Explaining AI for investigator effectiveness
As mentioned above, explainability in AI is not merely a regulatory requirement — it’s a critical component of analyst and investigator efficiency. Simply put, financial crime investigators need transparency over the factors that determine AI-driven outcomes, as having an understandable explanation for why a transaction was flagged as suspicious is essential for effective investigations. Without having proper explanations, investigators may struggle to initiate their investigations, which can lead to inefficiencies and delays.
“When we say something is important we can tell you why,” Resistant AI CEO Martin Rehak said in an interview with insideBIGDATA. “We can tell you which indicators point to this. We can essentially write a report for each finding that says this should be a high risk because of these factors.”
On a related note, the concept of interpretability is often used in the context of explainability. It implies that stakeholders can comprehend the main drivers of a model-driven decision. Ensemble modeling inherently supports interpretability, as it involves combining simpler, more explainable models. As a result, these models provide interpretable outputs, making it clear why a particular transaction was flagged as high-risk.
In an ensemble, individual models assess just one factor in a transaction and provide explanations in human-readable language. This approach enhances both interpretability and transparency, and importantly, it aids investigators in understanding the reasons for alert generation (especially when transactions are blocked or held for further investigation). This level of detail is key in building trust and ensuring effective decision-making.
How financial institutions can get started with machine learning
Using important takeaways from our team’s engagements with customers, we’ve established a reliable, five-step process for organizations that are interested in implementing machine learning:
- Define core objectives: First, it’s necessary to clearly define the objectives of implementing AI in transaction monitoring. Set realistic goals that align with the organization's risk mitigation strategy, such reduction of manual processing times, faster time to react to new threats, and increased detection of fraud or other financial crimes.

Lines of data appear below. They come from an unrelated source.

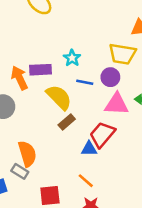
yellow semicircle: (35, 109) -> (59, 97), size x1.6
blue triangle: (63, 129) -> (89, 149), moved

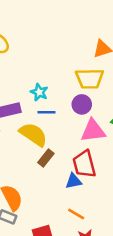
blue line: (85, 82) -> (46, 112), moved
red trapezoid: (102, 134) -> (84, 164), turned -44

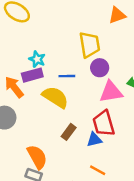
yellow trapezoid: (90, 79) -> (90, 45), moved, turned -96
cyan star: (39, 92) -> (37, 59), moved
brown rectangle: (46, 158) -> (69, 132), moved

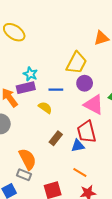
yellow trapezoid: (90, 45) -> (77, 63), turned 35
pink triangle: (111, 92) -> (94, 105), turned 35
yellow semicircle: (55, 97) -> (45, 108), size x0.6

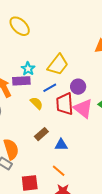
yellow trapezoid: (77, 63) -> (58, 65), moved
blue line: (56, 90) -> (50, 88), turned -40
red trapezoid: (87, 132) -> (65, 104), moved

- Set realistic implementation timelines: With proper planning, AI implementation doesn’t need to be overly costly or time-consuming. Carefully plan out the implementation process and be sure to allow for contingencies.
- Identify day-to-day users: Determine which team members will interface with the AI solution and involve them in the implementation process — this will ensure that key stakeholders have a well-rounded understanding of the system's capabilities and limitations.
- Map implementation to growth goals: Consider how AI-based transaction monitoring will support the organization's growth plans. On this point, it’s important to think ahead — in other words, leaders and decision-makers should assess how AI can assist in prioritizing work as transaction volumes scale.
AI is no longer simply a buzzword — it’s an umbrella term for many actionable programs that financial institutions and fintech companies can implement today.
As organizations across the globe continue to face evolving threats, the adoption of AI and machine learning approaches like ensemble modeling is essential for staying ahead in the battle against financial crime. By properly understanding and implementing this approach, organizations can protect their operations and comply with regulations — all while maintaining the trust of their customers and stakeholders.